Instructions for the task | List every line in this data where the string "Press" occurs.

____

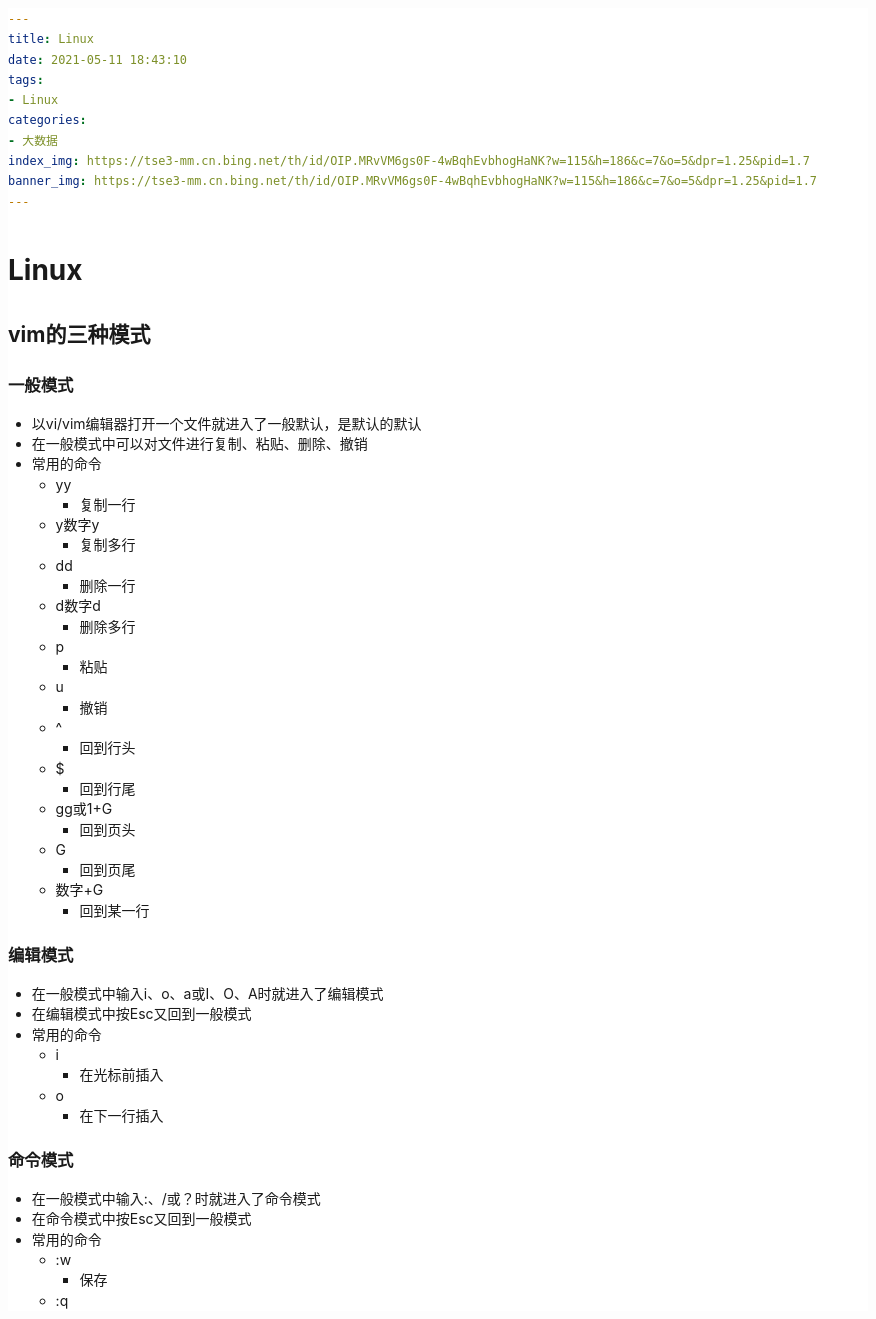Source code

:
 ```yaml
---
title: Linux
date: 2021-05-11 18:43:10
tags:
- Linux
categories:
- 大数据
index_img: https://tse3-mm.cn.bing.net/th/id/OIP.MRvVM6gs0F-4wBqhEvbhogHaNK?w=115&h=186&c=7&o=5&dpr=1.25&pid=1.7
banner_img: https://tse3-mm.cn.bing.net/th/id/OIP.MRvVM6gs0F-4wBqhEvbhogHaNK?w=115&h=186&c=7&o=5&dpr=1.25&pid=1.7
---
```

# Linux

## vim的三种模式

### 一般模式
  - 以vi/vim编辑器打开一个文件就进入了一般默认，是默认的默认
  - 在一般模式中可以对文件进行复制、粘贴、删除、撤销
  - 常用的命令
    - yy
      - 复制一行
    - y数字y
      - 复制多行
    - dd
      - 删除一行
    - d数字d
      - 删除多行
    - p
      - 粘贴
    - u
      - 撤销
    - ^
      - 回到行头
    - $
      - 回到行尾
    - gg或1+G
      - 回到页头
    - G
      - 回到页尾
    - 数字+G
      - 回到某一行
### 编辑模式
  - 在一般模式中输入i、o、a或I、O、A时就进入了编辑模式
  - 在编辑模式中按Esc又回到一般模式
  - 常用的命令
    - i
      - 在光标前插入
    - o
      - 在下一行插入
### 命令模式
  - 在一般模式中输入:、/或？时就进入了命令模式
  - 在命令模式中按Esc又回到一般模式
  - 常用的命令
    - :w
      - 保存
    - :q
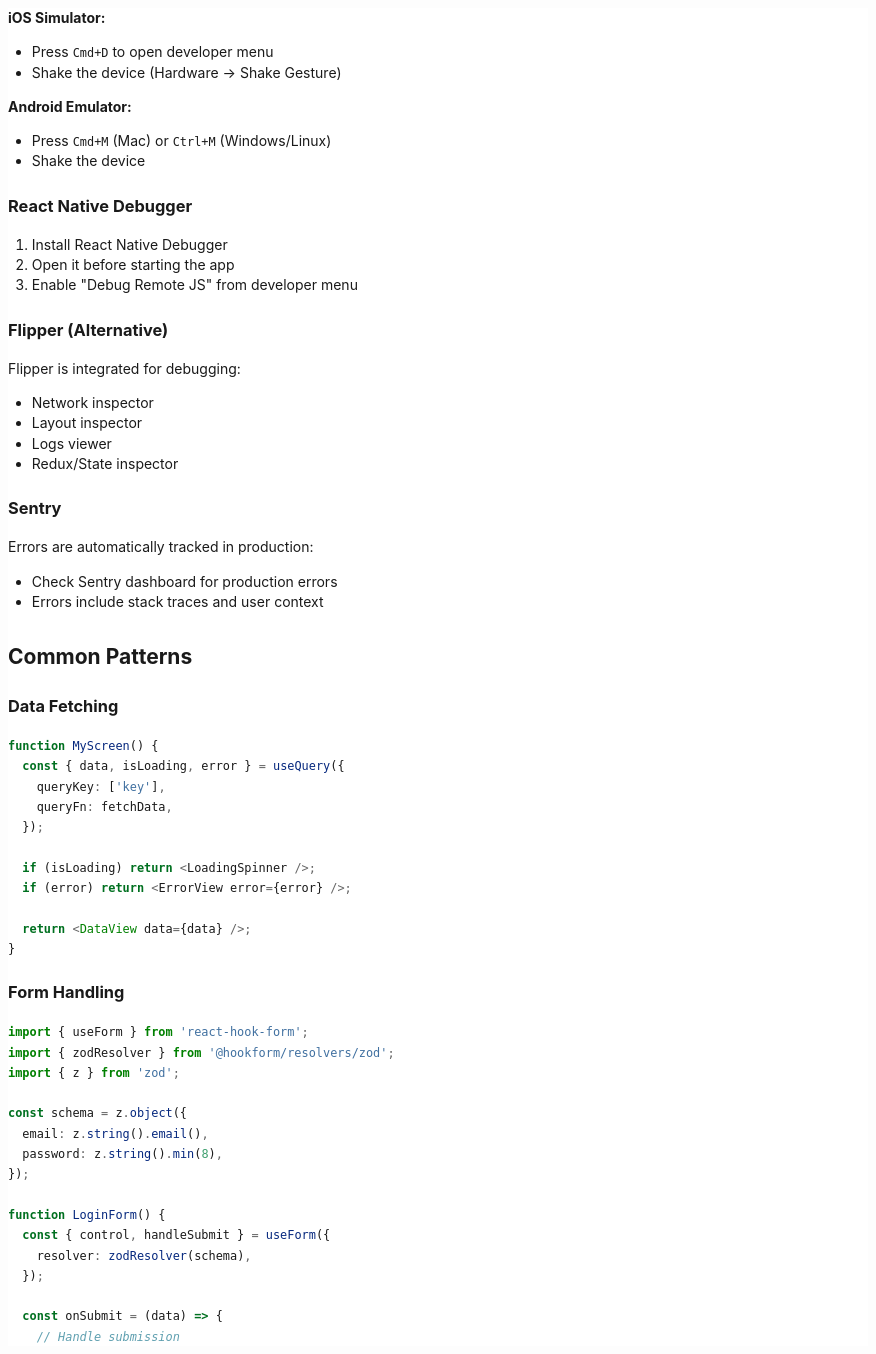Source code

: **iOS Simulator:**
- Press `Cmd+D` to open developer menu
- Shake the device (Hardware → Shake Gesture)

**Android Emulator:**
- Press `Cmd+M` (Mac) or `Ctrl+M` (Windows/Linux)
- Shake the device

### React Native Debugger

1. Install React Native Debugger
2. Open it before starting the app
3. Enable "Debug Remote JS" from developer menu

### Flipper (Alternative)

Flipper is integrated for debugging:
- Network inspector
- Layout inspector
- Logs viewer
- Redux/State inspector

### Sentry

Errors are automatically tracked in production:
- Check Sentry dashboard for production errors
- Errors include stack traces and user context

## Common Patterns

### Data Fetching

```typescript
function MyScreen() {
  const { data, isLoading, error } = useQuery({
    queryKey: ['key'],
    queryFn: fetchData,
  });

  if (isLoading) return <LoadingSpinner />;
  if (error) return <ErrorView error={error} />;

  return <DataView data={data} />;
}
```

### Form Handling

```typescript
import { useForm } from 'react-hook-form';
import { zodResolver } from '@hookform/resolvers/zod';
import { z } from 'zod';

const schema = z.object({
  email: z.string().email(),
  password: z.string().min(8),
});

function LoginForm() {
  const { control, handleSubmit } = useForm({
    resolver: zodResolver(schema),
  });

  const onSubmit = (data) => {
    // Handle submission
```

____

Response for this exercise |
- Press `Cmd+D` to open developer menu
- Press `Cmd+M` (Mac) or `Ctrl+M` (Windows/Linux)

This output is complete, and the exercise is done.